Work instruction :: Please copy, word for word, the line that contains "173 534 8.92" and every line after it through the end of the records, and nothing more.

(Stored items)
'''
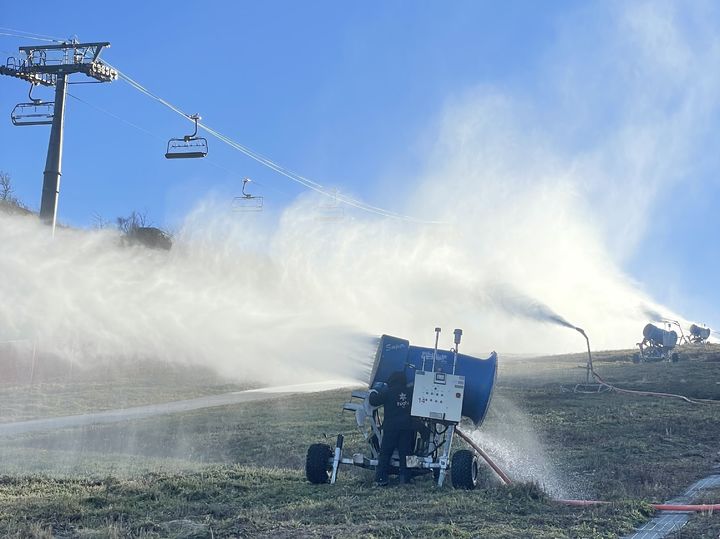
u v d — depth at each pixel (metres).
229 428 22.31
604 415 20.84
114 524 9.49
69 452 19.09
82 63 39.41
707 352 43.06
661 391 27.44
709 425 18.50
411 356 12.91
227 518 9.72
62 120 40.03
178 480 12.57
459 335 12.86
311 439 18.91
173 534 8.92
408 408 12.09
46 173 39.25
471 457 11.85
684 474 12.61
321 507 10.05
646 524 9.07
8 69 39.94
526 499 10.26
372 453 12.75
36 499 11.34
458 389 11.98
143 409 30.23
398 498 10.68
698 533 8.44
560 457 14.88
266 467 15.77
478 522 8.95
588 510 9.64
'''
Exercise response ::
173 534 8.92
408 408 12.09
46 173 39.25
471 457 11.85
684 474 12.61
321 507 10.05
646 524 9.07
8 69 39.94
526 499 10.26
372 453 12.75
36 499 11.34
458 389 11.98
143 409 30.23
398 498 10.68
698 533 8.44
560 457 14.88
266 467 15.77
478 522 8.95
588 510 9.64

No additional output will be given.